Was ist bezüglich der Vortäuschung von Untersuchungen im Hinblick auf die Instrumente, die man braucht, um die Sicherheit zu überprüfen? Ja, das wird jetzt aufgeklärt. Und: Ja, es ist nichts passiert. Aber zu Betrügereien und Schlampereien wie in Fessenheim, die zum Ausfall von Sicherheitseinrichtungen führen, darf es nicht kommen. Sie, Herr Kanitz, sagen: Es ist doch nichts passiert. – Auch die französische Atomaufsicht sagt: Es ist doch nichts passiert. – Das ist aber kein Anlass, zu sagen: Es ist alles gut. – Es geht doch nicht darum, wie es ausgeht, sondern um die Frage: Was hätte passieren können?

(Beifall beim BÜNDNIS 90/DIE GRÜNEN und bei der LINKEN sowie bei Abgeordneten der SPD)

Die Quintessenz ist: Weder die Technik noch der Mensch können bei Atomkraftwerken für hundertprozentige Sicherheit garantieren. Die Folgeauswirkungen der Technologie Atomkraft sind, wenn etwas passiert, zu massiv und zu gravierend, als dass man die damit einhergehenden Sicherheitsdefizite, die Mensch und Technik notwendigerweise mit sich bringen, akzeptieren kann.

(Beifall beim BÜNDNIS 90/DIE GRÜNEN sowie bei Abgeordneten der SPD und der LINKEN)

Ich komme noch auf zwei Punkte zu sprechen; viel mehr Zeit bleibt mir leider nicht. Zunächst zur Forschung. Wie ich gesehen habe, wird Herr Lengsfeld neun Minuten darüber reden.

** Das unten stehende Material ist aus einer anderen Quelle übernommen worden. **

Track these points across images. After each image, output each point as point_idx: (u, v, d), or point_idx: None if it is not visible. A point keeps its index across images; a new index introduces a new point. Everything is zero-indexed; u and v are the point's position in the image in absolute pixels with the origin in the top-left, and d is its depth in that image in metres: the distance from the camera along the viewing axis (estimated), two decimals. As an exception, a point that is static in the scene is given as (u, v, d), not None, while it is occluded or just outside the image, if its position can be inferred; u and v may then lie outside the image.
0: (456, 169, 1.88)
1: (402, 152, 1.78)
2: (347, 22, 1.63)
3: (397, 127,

(Kai Gehring [BÜNDNIS 90/DIE GRÜNEN]: Uns bleibt auch nichts erspart! – Weitere Zurufe vom BÜNDNIS 90/DIE GRÜNEN: Oh nein! – Muss das sein?)

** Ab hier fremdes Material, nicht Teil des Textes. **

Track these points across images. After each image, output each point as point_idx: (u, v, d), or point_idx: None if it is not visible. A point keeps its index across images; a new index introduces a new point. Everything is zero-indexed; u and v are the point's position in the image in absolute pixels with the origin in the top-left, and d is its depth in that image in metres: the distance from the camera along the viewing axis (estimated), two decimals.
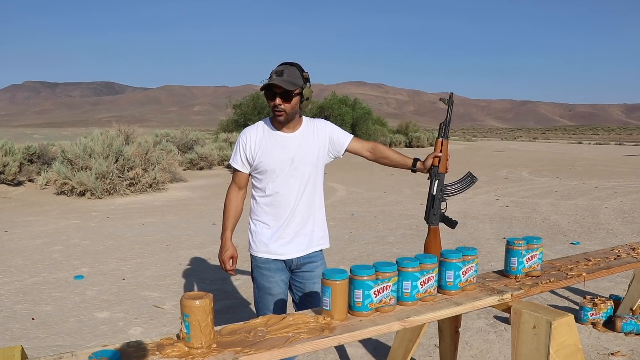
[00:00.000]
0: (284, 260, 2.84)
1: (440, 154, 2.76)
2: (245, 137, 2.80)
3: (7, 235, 8.12)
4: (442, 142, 2.76)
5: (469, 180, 2.90)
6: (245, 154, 2.79)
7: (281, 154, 2.75)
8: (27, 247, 7.30)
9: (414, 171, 2.89)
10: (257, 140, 2.77)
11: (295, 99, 2.67)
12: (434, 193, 2.76)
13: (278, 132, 2.77)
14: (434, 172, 2.77)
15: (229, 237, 2.89)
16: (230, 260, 2.88)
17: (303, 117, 2.84)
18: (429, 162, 2.80)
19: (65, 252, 6.98)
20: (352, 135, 2.96)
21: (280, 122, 2.72)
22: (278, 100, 2.63)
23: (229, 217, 2.90)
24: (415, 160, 2.89)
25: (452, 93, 2.83)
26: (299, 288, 2.90)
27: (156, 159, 13.92)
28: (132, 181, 12.89)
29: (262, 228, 2.84)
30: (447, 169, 2.79)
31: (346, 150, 2.93)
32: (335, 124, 2.95)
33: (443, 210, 2.79)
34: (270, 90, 2.64)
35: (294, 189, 2.79)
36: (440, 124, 2.78)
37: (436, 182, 2.76)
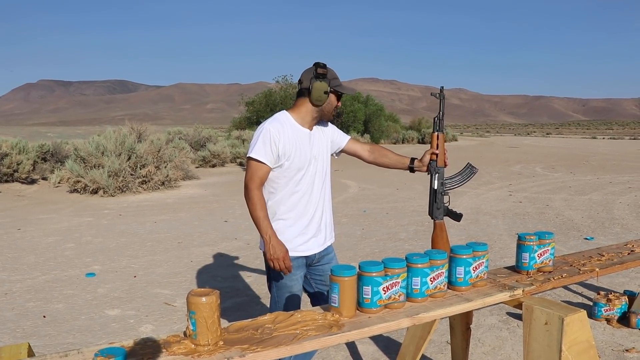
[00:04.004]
0: (305, 257, 2.83)
1: (437, 151, 2.76)
2: (277, 131, 2.68)
3: (20, 233, 8.17)
4: (437, 135, 2.76)
5: (469, 171, 2.88)
6: (277, 148, 2.67)
7: (309, 152, 2.76)
8: (40, 244, 7.34)
9: (412, 170, 2.89)
10: (288, 136, 2.70)
11: None
12: (436, 187, 2.75)
13: (303, 128, 2.78)
14: (433, 166, 2.77)
15: (275, 234, 2.71)
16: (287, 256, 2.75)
17: None
18: (427, 158, 2.80)
19: (77, 250, 7.02)
20: (350, 137, 3.01)
21: (328, 121, 2.88)
22: (339, 102, 2.83)
23: (266, 214, 2.72)
24: (413, 159, 2.90)
25: (442, 87, 2.82)
26: (320, 281, 2.91)
27: (169, 157, 13.96)
28: (144, 179, 12.94)
29: (285, 226, 2.78)
30: (445, 162, 2.78)
31: (342, 151, 3.00)
32: (347, 121, 3.00)
33: (446, 204, 2.77)
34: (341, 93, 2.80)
35: (316, 185, 2.82)
36: (434, 118, 2.77)
37: (436, 176, 2.75)
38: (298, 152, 2.71)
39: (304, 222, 2.79)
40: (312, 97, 2.70)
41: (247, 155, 2.74)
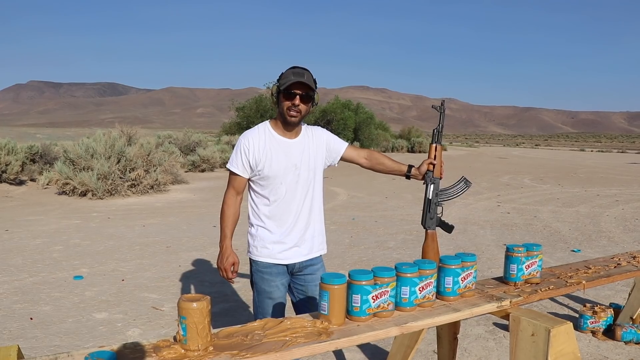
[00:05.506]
0: (285, 265, 2.83)
1: (434, 161, 2.81)
2: (248, 141, 2.74)
3: (7, 234, 8.12)
4: (435, 147, 2.81)
5: (464, 184, 2.93)
6: (248, 159, 2.73)
7: (286, 161, 2.74)
8: (28, 246, 7.30)
9: (408, 177, 2.92)
10: (260, 146, 2.72)
11: (310, 103, 2.71)
12: (430, 197, 2.78)
13: (281, 138, 2.76)
14: (429, 176, 2.82)
15: (229, 245, 2.83)
16: (232, 267, 2.84)
17: (301, 123, 2.84)
18: (424, 168, 2.85)
19: (65, 252, 6.98)
20: (347, 143, 3.00)
21: (291, 124, 2.71)
22: (298, 100, 2.63)
23: (229, 224, 2.84)
24: (410, 167, 2.92)
25: (443, 100, 2.88)
26: (301, 291, 2.90)
27: (158, 161, 13.92)
28: (133, 182, 12.90)
29: (264, 233, 2.81)
30: (441, 174, 2.83)
31: (341, 159, 2.97)
32: (338, 128, 2.97)
33: (439, 215, 2.80)
34: (290, 90, 2.62)
35: (297, 195, 2.79)
36: (434, 130, 2.84)
37: (431, 186, 2.79)
38: (269, 161, 2.71)
39: (282, 231, 2.79)
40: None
41: None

Er wird vermutlich wieder loben, wie toll das alles ist und wie notwendig internationale Forschung ist.

(Dr. Philipp Lengsfeld [CDU/CSU]: Es tut mir ja leid, Frau Kollegin, aber so ist es nun einmal!)

Ich möchte Ihnen nur eines sagen: Wir steigen hierzulande aus der Atomkraft aus, und das mit der Begründung, dass das Risiko der Bevölkerung nicht mehr zumutbar ist; das waren die Worte von Frau Merkel, und sie waren völlig richtig.

(Beifall beim BÜNDNIS 90/DIE GRÜNEN sowie bei Abgeordneten der SPD und der LINKEN)

Aber wir erforschen mit unserem öffentlichen Geld, mit Steuergeld, Technologien, deren Anwendung den Wiedereinstieg in atomare Technologie, ja sogar in atomare Großtechnologie bedeuten würde. Bei der Transmutation geht es um Stichworte wie Brüdertechnologie, Wiederaufarbeitungsanlagen und, und, und. Solche Technologien erforschen wir, wie gesagt, mit unserem Geld, um sie in anderen Ländern anwenden zu lassen.

Gerade wird darüber entschieden, ob einer Empfehlung des Rates zugestimmt wird, in der steht: Wir wollen die Ausweitung der europäischen und der deutschen Nuklearindustrie in noch unerschlossene Märkte unterstützen. – Das heißt, wir unterstützen mit unserem öffentlichen Geld die Anwendung und Einführung einer solchen Technologie in Ländern, die heute vielleicht noch gar nichts damit zu tun haben, also die Anwendung einer Technologie, von der wir aus gutem Grund alle miteinander gesagt haben: Das damit verbundene Risiko ist unserer Bevölkerung nicht mehr zumutbar.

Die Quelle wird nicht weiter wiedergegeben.